River: Insight of the day
2009-09-08 08:23 pmI explain myself a lot. Too much for some people, Colleen among them. I realized that I'm so used to having my words and actions misunderstood, after decades of it, that I have an uncontrollable need to keep explaining until I get a response that indicates that the other person has, in fact, understood what I said or did.
Which would be a great idea, if the normal person's reaction wasn't to get angry and stop paying attention because, to them, I'm either repeating myself endlessly, or contradicting them.
... and in a somewhat different direction, yes, I did catch myself apologizing for a miscommunication between Emmy and Colleen. Possibly because I kept trying to ask questions that were intended to fill in the gaps, and they both kept brushing me off.
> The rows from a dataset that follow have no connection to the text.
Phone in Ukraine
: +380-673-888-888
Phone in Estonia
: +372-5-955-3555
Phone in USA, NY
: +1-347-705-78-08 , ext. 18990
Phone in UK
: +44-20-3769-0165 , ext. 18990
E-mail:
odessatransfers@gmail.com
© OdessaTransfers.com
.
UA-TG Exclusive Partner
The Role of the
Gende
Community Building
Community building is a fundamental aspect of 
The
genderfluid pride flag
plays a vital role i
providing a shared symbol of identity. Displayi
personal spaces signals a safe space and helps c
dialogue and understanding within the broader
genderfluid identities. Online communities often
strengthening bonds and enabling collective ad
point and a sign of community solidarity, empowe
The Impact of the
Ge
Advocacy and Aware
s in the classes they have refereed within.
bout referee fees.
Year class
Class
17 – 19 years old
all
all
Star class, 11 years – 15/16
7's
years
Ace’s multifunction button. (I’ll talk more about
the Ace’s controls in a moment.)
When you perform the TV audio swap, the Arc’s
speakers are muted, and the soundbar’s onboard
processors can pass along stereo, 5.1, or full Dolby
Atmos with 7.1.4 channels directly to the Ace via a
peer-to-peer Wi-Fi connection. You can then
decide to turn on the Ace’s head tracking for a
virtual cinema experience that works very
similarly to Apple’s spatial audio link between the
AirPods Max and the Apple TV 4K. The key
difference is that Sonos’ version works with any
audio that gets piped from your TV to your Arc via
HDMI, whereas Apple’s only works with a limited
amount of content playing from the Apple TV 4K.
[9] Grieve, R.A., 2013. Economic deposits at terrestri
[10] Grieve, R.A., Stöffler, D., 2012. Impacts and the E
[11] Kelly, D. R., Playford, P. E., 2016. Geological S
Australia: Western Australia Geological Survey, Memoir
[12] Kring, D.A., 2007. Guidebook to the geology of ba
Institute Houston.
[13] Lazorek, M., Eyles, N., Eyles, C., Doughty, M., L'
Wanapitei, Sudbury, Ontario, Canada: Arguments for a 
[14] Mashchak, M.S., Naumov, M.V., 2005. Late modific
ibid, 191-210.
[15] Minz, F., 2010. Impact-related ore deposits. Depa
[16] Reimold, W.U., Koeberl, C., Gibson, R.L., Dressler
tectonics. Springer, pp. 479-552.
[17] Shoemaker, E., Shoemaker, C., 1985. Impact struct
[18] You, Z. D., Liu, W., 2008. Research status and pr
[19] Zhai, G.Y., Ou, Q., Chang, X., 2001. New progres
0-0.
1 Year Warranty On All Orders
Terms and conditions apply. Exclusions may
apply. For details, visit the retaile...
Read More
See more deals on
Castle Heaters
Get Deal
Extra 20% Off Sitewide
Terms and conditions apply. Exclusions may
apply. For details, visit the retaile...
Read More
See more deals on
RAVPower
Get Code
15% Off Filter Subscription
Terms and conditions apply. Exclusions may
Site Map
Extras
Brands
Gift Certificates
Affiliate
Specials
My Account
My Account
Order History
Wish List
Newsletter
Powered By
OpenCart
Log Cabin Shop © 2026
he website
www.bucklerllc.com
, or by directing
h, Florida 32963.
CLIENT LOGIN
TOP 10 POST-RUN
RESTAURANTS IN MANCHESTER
They really are, when you think about it, parts of the same problem. I can easily see the gaps in other people's logic (I'm not taking about my own logic, you'll note -- it's always easier to debug someone else's code than one's own), and they barge ahead anyway, either not noticing or not caring, and thinking they can easily fill in the gap with what they're quite certain the other person was trying to say.
I'm a lot less tolerant of uncertainty and ambiguity than most people seem to be.
no subject
Date: 2009-09-09 09:51 am (UTC)no subject
Date: 2009-09-10 01:12 am (UTC)Yeah, that's pretty much what I personally call communication. Regrettably, others don't seem to perceive it the same way. What's worse, if they will not follow my example and explain themselves until I'm sure *I* understand, then how can I be certain that I *have* understood? It's hard being an alien.